Pear Therapeutics, Inc. (Nasdaq: PEAR), the leader in developing and commercializing software-based medicines called prescription digital therapeutics (PDTs), today announced the publication of results from a real-world observational analysis of engagement, retention and substance use among patients with substance use disorder (SUD) treated with reSET®, the first and only FDA-authorized PDT for the treatment of SUD (including alcohol, cannabis, cocaine, and stimulants like methamphetamines). The real-world data, which demonstrated high rates of engagement, retention1 and abstinence from substances with reSET treatment through 12 weeks, was published in The American Journal on Addictions (AJA).2

“Nearly half of people who begin a treatment program stop within the first three months, which makes it challenging to effectively treat patients throughout their entire recovery journey,” said Yuri Maricich, MD, MBA, Chief Medical Officer, Pear Therapeutics. “The high rates of engagement and retention we observed in this analysis are especially encouraging as they demonstrate the potential benefit of reSET in treating patients in diverse and naturalistic real-world settings with substance use disorder, a population in need of effective therapies.”

The real-world observational analysis was conducted in an all-comer population of 602 patients with SUD treated with reSET over 12 weeks.
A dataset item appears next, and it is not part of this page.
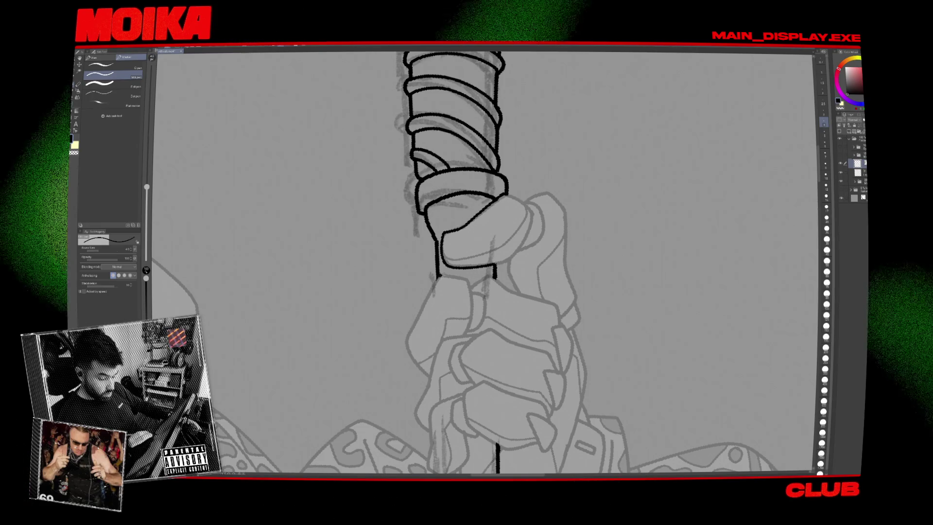
drag(437, 275, 491, 277)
Substance use was evaluated as a composite of self-reports and urine screens. Summary of results:2

  • Over 74% of patients were retained in reSET treatment and continued to use their PDT during the last four weeks (weeks 9-12)
  • Abstinence rates during the last four weeks were 62% where missing data was treated as a positive urine screen (n=602) and 86% where the missing data was excluded from the analysis (n=434)
  • Of the patients using reSET appropriately (four or more lessons per week on average for the first four weeks) (n=258), 81% were abstinent and 92% were retained at 12 weeks

The full paper is available online by clicking here.

Pear’s products reSET and reSET-O for the treatment of SUD and opioid use disorder (OUD), respectively, have been measured in real-world use and their therapeutic content studied in randomized controlled trials, with results published in peer-reviewed medical journals.3,4 Pear recently released publications showing the potential for improved real-world health outcomes and decreased healthcare resource utilization for patients using reSET and reSET-O.5-17 Both products, which are adjunctive to outpatient care, provide patients with cognitive behavioral therapy, fluency training, and contingency management, while clinicians receive access to clinical dashboards to inform in-office and televisits.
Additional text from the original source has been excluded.